Cinq ans plus tôt, Judith Kinnaird était déjà tombée de haut quand elle avait voulu transformer le potentiel gemmologique du Somaliland en secteur industriel fonctionnel, comme un alchimiste rêve de changer le plomb en or: «Avec un collègue, nous avons voulu développer les mines artisanales locales. Mais on n’a même pas pu trouver des seaux et des poulies de qualité! Il est urgent de développer le secteur. Or le ministère n’a pas les moyens en termes de personnel, de transport ou d’équipement.» Autre problème majeur: la connaissance du marché. «Les Somalilandais qui vont dans les pays du Golfe, souligne-t-elle, voient une émeraude d’un carat en vente à 100 dollars. Donc ils pensent que toute émeraude brute se vend à ce prix-là. Ils ignorent que la moitié de la pierre est perdue à la coupe.» Pionnier des gemmes au Somaliland, Abdirahman Merse est le seul à y détenir un atelier de lapidaires. Fondateur de Ruby General Trade Company, ce diplômé de géologie en Italie alerte aussi sur l’urgence d’investir dans le secteur des minéraux. Mais pour l’homme aux dents sciées de squale, le problème tient plus à la volonté politique qu’au manque de moyens. Ecoeuré, il lâche: «Les dirigeants de ce pays sont corrompus et cherchent l’argent rapide. S’ils investissaient pour former les jeunes aux métiers de la mine et achetaient du matériel pour creuser la terre, le pays serait riche en six mois. Au lieu de ça, ils font appel à des sociétés étrangères qui s’emparent des ressources du pays sans créer d’emploi. Résultat, jusqu’à aujourd’hui, la majorité du secteur voit de pauvres hères farfouiller la terre en surface, sans le matériel nécessaire pour creuser en profondeur.» A ses côtés, son ami de longue date Faisal Boullale, détenteur d’une mine artisanale, confirme: «Il faut faire venir des gens de l’extérieur qui savent se sacrifier! S’ils investissent, ils récolteront des profits exponentiels! Mais s’ils viennent les mains vides, elles le resteront.»

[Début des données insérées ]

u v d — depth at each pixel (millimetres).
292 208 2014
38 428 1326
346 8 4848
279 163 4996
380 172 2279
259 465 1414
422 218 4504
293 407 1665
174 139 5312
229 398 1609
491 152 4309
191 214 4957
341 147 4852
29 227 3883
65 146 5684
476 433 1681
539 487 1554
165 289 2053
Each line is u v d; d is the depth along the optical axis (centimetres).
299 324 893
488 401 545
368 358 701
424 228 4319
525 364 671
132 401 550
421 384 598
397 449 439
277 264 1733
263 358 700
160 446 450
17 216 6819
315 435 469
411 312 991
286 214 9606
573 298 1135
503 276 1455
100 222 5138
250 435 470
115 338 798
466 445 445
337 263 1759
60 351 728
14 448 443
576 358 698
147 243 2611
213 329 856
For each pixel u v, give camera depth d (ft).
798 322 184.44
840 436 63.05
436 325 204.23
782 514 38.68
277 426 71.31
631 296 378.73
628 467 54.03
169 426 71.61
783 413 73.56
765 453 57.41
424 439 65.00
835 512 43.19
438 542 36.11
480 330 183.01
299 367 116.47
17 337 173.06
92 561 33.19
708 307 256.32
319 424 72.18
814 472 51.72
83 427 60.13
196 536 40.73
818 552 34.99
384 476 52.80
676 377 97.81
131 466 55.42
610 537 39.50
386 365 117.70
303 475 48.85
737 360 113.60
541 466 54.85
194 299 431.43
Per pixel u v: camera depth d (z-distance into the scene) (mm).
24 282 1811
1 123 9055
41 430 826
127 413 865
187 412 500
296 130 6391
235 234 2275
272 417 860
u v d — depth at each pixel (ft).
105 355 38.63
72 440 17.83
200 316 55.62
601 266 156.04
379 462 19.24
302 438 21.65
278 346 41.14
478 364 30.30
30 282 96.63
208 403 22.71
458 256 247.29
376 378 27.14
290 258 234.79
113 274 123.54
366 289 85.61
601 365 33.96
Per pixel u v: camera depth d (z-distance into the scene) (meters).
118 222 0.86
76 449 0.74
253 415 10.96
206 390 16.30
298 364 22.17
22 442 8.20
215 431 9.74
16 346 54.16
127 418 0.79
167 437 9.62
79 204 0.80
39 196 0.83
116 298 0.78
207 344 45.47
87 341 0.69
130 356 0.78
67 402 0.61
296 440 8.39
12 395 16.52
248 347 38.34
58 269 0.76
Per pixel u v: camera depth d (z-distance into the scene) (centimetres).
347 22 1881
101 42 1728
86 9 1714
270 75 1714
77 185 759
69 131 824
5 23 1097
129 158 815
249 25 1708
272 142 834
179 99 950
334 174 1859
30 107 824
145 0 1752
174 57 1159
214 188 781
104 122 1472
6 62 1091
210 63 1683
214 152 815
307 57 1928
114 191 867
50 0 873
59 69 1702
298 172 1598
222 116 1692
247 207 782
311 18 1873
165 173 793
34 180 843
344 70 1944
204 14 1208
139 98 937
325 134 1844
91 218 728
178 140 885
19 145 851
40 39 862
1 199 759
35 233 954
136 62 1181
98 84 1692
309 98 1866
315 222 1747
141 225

Les terres regorgent d’une grande diversité de gemmes.

Les joues d’Abdikarim sont concaves, comme les trous qu’il creuse depuis quinze ans dans les entrailles de sa terre aride, à mi-chemin entre Hargeisa et le port de Berbera. Ce septuagénaire a le profil type des mineurs du Somaliland: ex-agropasteur, il a vu dans la vente de pierres précieuses une source de revenus bienvenue, à mesure que la sécheresse mettait en péril les fondements de son existence et du pastoralisme. Poète, il dit avoir d’abord vu la mine en rêve, tandis qu’il peinait à nourrir sa femme et son premier enfant. Il est parti, seul, afin de trouver l’emplacement du trésor, sans boussole ni étude géologique en main. Un jour, de l’autre côté de la montagne de Laas Geel, site archéologique vieux de 6'000 ans découvert par un groupe d’archéologues français en 2002, il découvre, sous ses pieds à la peau dure comme la roche, de l’hessonite, une variété de grenat à la teinte orange. Deux ans plus tard, il a trouvé sa mine onirique. Toute la famille, qu’il installe non loin, dans une cabane en bois, se met à creuser. Pelles et barres à mine, c’est tout ce dont ils disposent pour faire des trous, profonds de trois à six mètres, d’où ils extraient au fil des années des centaines de kilos d’hessonite. En 2010, un négociant sri lankais débarque au Somaliland et, après une visite de terrain, décide d’investir dans sa mine. Il paye des salaires fixes et exporte la pierre précieuse dans son pays, où les lapidaires les taillent pour en parer bagues et colliers. Abdikarim devient un notable: «Le Sri Lankais a dit que c’était la meilleure hessonite d’Afrique. Désormais, la mine permet à 500 personnes de vivre dans la région.» Surnommé «le père de l’hessonite», il vend désormais ses pierres à des intermédiaires locaux qui se rendent au Sri Lanka et il réside à Hargeisa avec la dernière de ses quatre femmes, âgée de 18 ans.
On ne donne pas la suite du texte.